# Dual Citizenship Advice



## Chris1978

Hi,

I've tried to search online for the answer but to no avail, so I thought I'd try here to see if anyone knows and can explain it in layman's terms.

I am a British citizen and have been living in Germany for about 4 years now. I'm married to a German and we have just had our first child. We wanted to ask if anyone knows how we go about getting British Citizenship for our baby (so she'll have dual citizenship) before March 2019?

The info I've found online is rather confusing.

Thank you.


----------



## kaju

Chris1978 said:


> Hi,
> 
> I've tried to search online for the answer but to no avail, so I thought I'd try here to see if anyone knows and can explain it in layman's terms.
> 
> I am a British citizen and have been living in Germany for about 4 years now. I'm married to a German and we have just had our first child. We wanted to ask if anyone knows how we go about getting British Citizenship for our baby (so she'll have dual citizenship) before March 2019?
> 
> The info I've found online is rather confusing.
> 
> Thank you.


https://www.gov.uk/apply-citizenship-british-parent/born-on-or-after-1-july-2006

I'd apply right now although I have no idea how long the process takes.

See the links in the above page for how to apply for confirmation of British Nationality status. At the same time, I'd apply for a child's passport.

I don't know how Brexit will affect all this, but once Britain is out of the EU, it will be very likely be much harder to get dual nationality - Germany still doesn't like allowing dual nationality and only does so with other EU countries.

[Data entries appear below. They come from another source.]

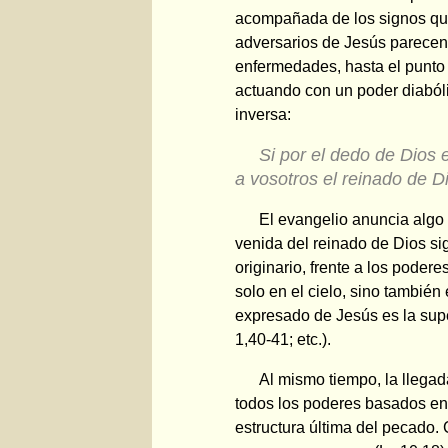
acompañada de los signos que
adversarios de Jesús parecen 
enfermedades, hasta el punto
actuando con un poder diabóli
inversa:
Si por el dedo de Dios 
a vosotros el reinado de D
El evangelio anuncia algo 
venida del reinado de Dios si
originario, frente a los poder
solo en el cielo, sino también
expresado de Jesús es la sup
1,40-41; etc.).
Al mismo tiempo, la llegada
todos los poderes basados en la
estructura última del pecado.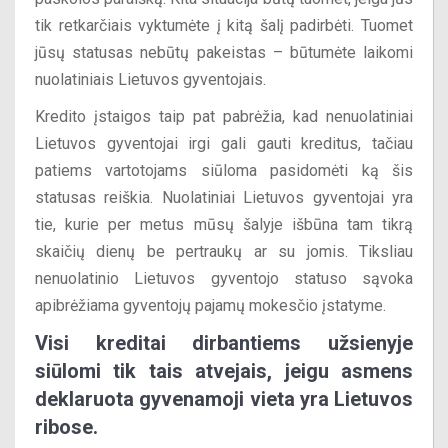
tik retkarčiais vyktumėte į kitą šalį padirbėti. Tuomet
jūsų statusas nebūtų pakeistas – būtumėte laikomi
nuolatiniais Lietuvos gyventojais.
Kredito įstaigos taip pat pabrėžia, kad nenuolatiniai
Lietuvos gyventojai irgi gali gauti kreditus, tačiau
patiems vartotojams siūloma pasidomėti ką šis
statusas reiškia. Nuolatiniai Lietuvos gyventojai yra
tie, kurie per metus mūsų šalyje išbūna tam tikrą
skaičių dienų be pertraukų ar su jomis. Tiksliau
nenuolatinio Lietuvos gyventojo statuso sąvoka
apibrėžiama gyventojų pajamų mokesčio įstatyme.
Visi kreditai dirbantiems užsienyje
siūlomi tik tais atvejais, jeigu asmens
deklaruota gyvenamoji vieta yra Lietuvos
ribose.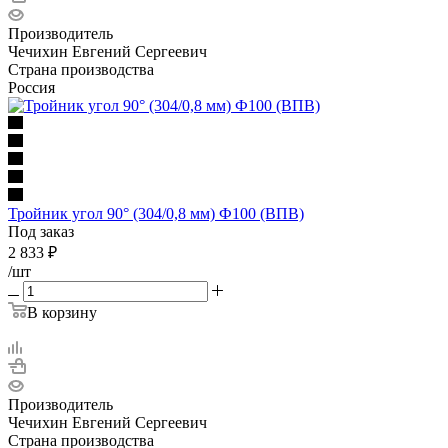
Производитель
Чечихин Евгений Сергеевич
Страна производства
Россия
Тройник угол 90° (304/0,8 мм) Ф100 (ВПВ)
Под заказ
2 833
₽
/шт
В корзину
Производитель
Чечихин Евгений Сергеевич
Страна производства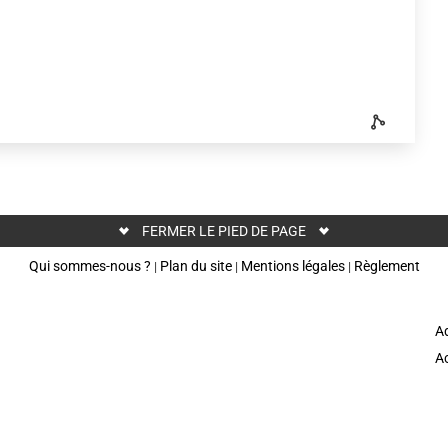
FERMER LE PIED DE PAGE
Qui sommes-nous ?
Plan du site
Mentions légales
Règlement
|
|
|
Ad
Ac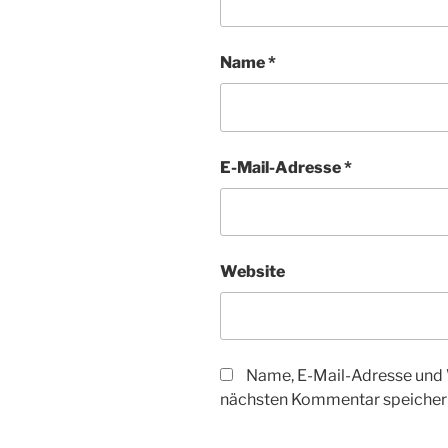
Name
*
E-Mail-Adresse
*
Website
Name, E-Mail-Adresse und 
nächsten Kommentar speicher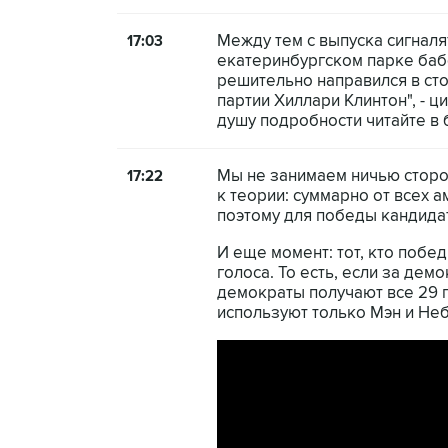
Между тем с выпуска сигнал
17:03
екатеринбургском парке бабо
решительно направился в ст
партии Хиллари Клинтон", - 
душу подробности читайте в 
Мы не занимаем ничью сторон
17:22
к теории: суммарно от всех 
поэтому для победы кандидат
И еще момент: тот, кто побе
голоса. То есть, если за де
демократы получают все 29 г
используют только Мэн и Небра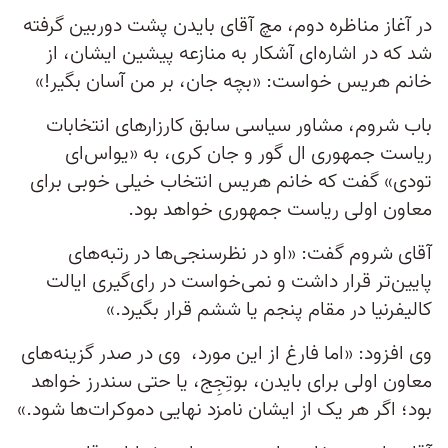
در آغاز مناظره دوم، مچ آقای بایدن پشت دوربین گرفته
شد که در اشاره‌ای آشکار به منازعه پیشین ایشان، از
خانم هریس خواست: «بچه جان، بر من آسان بگیر!»
باب شروم، مشاور سیاسی سابق کارزارهای انتخابات
ریاست جمهوری ال گور و جان کری، به «یو‌اس‌ای
تودی» گفت که خانم هریس انتخاب خیلی خوبی برای
معاون اولی ریاست جمهوری خواهد بود.
آقای شروم گفت: «او در نظرسنجی‌ها در رتبه‌های
پایین‌تر قرار داشت و نمی‌خواست در رای‌گیری ایالت
کالیفرنیا در مقام پنجم یا ششم قرار بگیرد.»
وی افزود: «اما فارغ از این مورد، وی در صدر گزینه‌های
معاون اولی برای بایدن، بوتِجِج، یا حتی سندرز خواهد
بود؛ اگر هر یک از ایشان نامزد نهایی دموکرات‌ها شود.»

If you're from a non-EU country there is a possibility to get dual German and non-EU nationality via a beibehaltung but this can be a long, difficult process even if you have sufficient grounds (and just wanting to isn't sufficient!).


----------



## Bevdeforges

As far as I know, dual nationality is generally only possible for a child born in Germany with one German parent and one foreign parent. And, the child retains that dual nationality for the rest of their lives. (Or certainly does now.)

You need to register the child with the British authorities (usually the embassy or consulate), but she should be a dual national from birth. Brexit has nothing to do with it - there are plenty of dual US-German citizens in Germany under the same set of rules.


----------



## kaju

Bevdeforges said:


> As far as I know, dual nationality is generally only possible for a child born in Germany with one German parent and one foreign parent. And, the child retains that dual nationality for the rest of their lives. (Or certainly does now.)
> 
> You need to register the child with the British authorities (usually the embassy or consulate), but she should be a dual national from birth. Brexit has nothing to do with it - there are plenty of dual US-German citizens in Germany under the same set of rules.


UK registration is done online directly here: https://www.gov.uk/register-a-birth/y


----------



## wadistance

Yep. You can get both. My daughter has Australian and German and it was a birthright for both countries as she has a German mother. 


Sent from my iPhone using Tapatalk


----------



## ALKB

Bevdeforges said:


> As far as I know, dual nationality is generally only possible for a child born in Germany with one German parent and one foreign parent. And, the child retains that dual nationality for the rest of their lives. (Or certainly does now.)
> 
> You need to register the child with the British authorities (usually the embassy or consulate), but she should be a dual national from birth. Brexit has nothing to do with it - there are plenty of dual US-German citizens in Germany under the same set of rules.


British citizenship law is horribly complicated.

If the British parent was born outside of the UK, then they often can't pass on their nationality, a whole set of requirements has to be met and there are loads of ifs and buts.


----------



## pjdy70

Do you have a UK birth certificate for the baby? If not, go to Consulate and get that done ASAP. Whilst we are overseas, elsewhere, we were advised that the longer you leave it to claim any UK entitlement (when you may have taken another nationality) the more problems you run into. If you do both of them close together, this should hopefully limit any problems.


----------